* [Work item]
A picture-free, exact copy of all the records below is the goal.

* [Records provided]
● ● ● ●
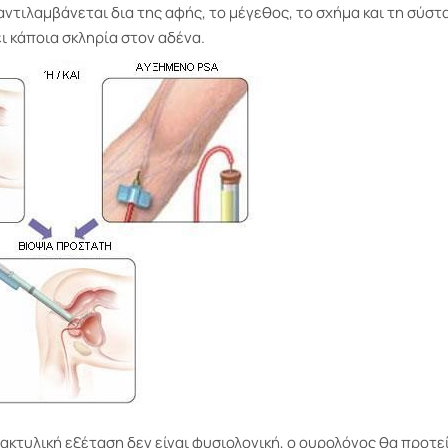
ντιλαμβάνεται δια της αφής, το μέγεθος, το σχήμα και τη σύστ
ι κάποια σκληρία στον αδένα.
δακτυλική εξέταση δεν είναι φυσιολογική, ο ουρολόγος θα προτεί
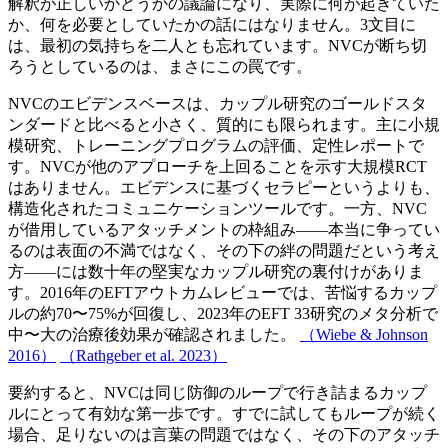
解釈が正しいかどうかの議論になり、実際に何が起きていた
か、何を必要としていたかの話にはなりません。3文目に
は、最初の気持ちを二人とも忘れています。NVCが断ち切
ろうとしているのは、まさにこの罠です。
NVCのエビデンスベースは、カップル研究のゴールドスタ
ンダードと比べると小さく、質的にも限られます。主に小規
模研究、トレーニングプログラムの評価、定性レポートで
す。NVCが他のアプローチを上回ることを示す大規模RCT
はありません。エビデンスに基づくセラピーというよりも、
構造化されたコミュニケーションツールです。一方、NVC
が借用しているアタッチメントの枠組み——本当に争ってい
るのは表面の不満ではなく、その下の絆の問題だという考え
方——には数十年の堅実なカップル研究の裏付けがありま
す。2016年のEFTアウトカムレビューでは、苦悩するカップ
ルの約70〜75%が回復し、2023年のEFT 33研究のメタ分析で
中〜大の治療後効果が確認されました。
（Wiebe & Johnson
2016）
（Rathgeber et al. 2023）
要約すると、NVCは同じ防御のループで行き詰まるカップ
ルにとって有効な第一歩です。すでに試してもループが続く
場合、足りないのは言葉の問題ではなく、その下のアタッチ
● ● ● ●
* [Answer box]
ντιλαμβάνεται δια της αφής, το μέγεθος, το σχήμα και τη σύστ
ι κάποια σκληρία στον αδένα.
δακτυλική εξέταση δεν είναι φυσιολογική, ο ουρολόγος θα προτεί
解釈が正しいかどうかの議論になり、実際に何が起きていた
か、何を必要としていたかの話にはなりません。3文目に
は、最初の気持ちを二人とも忘れています。NVCが断ち切
ろうとしているのは、まさにこの罠です。
NVCのエビデンスベースは、カップル研究のゴールドスタ
ンダードと比べると小さく、質的にも限られます。主に小規
模研究、トレーニングプログラムの評価、定性レポートで
す。NVCが他のアプローチを上回ることを示す大規模RCT
はありません。エビデンスに基づくセラピーというよりも、
構造化されたコミュニケーションツールです。一方、NVC
が借用しているアタッチメントの枠組み——本当に争ってい
るのは表面の不満ではなく、その下の絆の問題だという考え
方——には数十年の堅実なカップル研究の裏付けがありま
す。2016年のEFTアウトカムレビューでは、苦悩するカップ
ルの約70〜75%が回復し、2023年のEFT 33研究のメタ分析で
中〜大の治療後効果が確認されました。
（Wiebe & Johnson
2016）
（Rathgeber et al. 2023）
要約すると、NVCは同じ防御のループで行き詰まるカップ
ルにとって有効な第一歩です。すでに試してもループが続く
場合、足りないのは言葉の問題ではなく、その下のアタッチ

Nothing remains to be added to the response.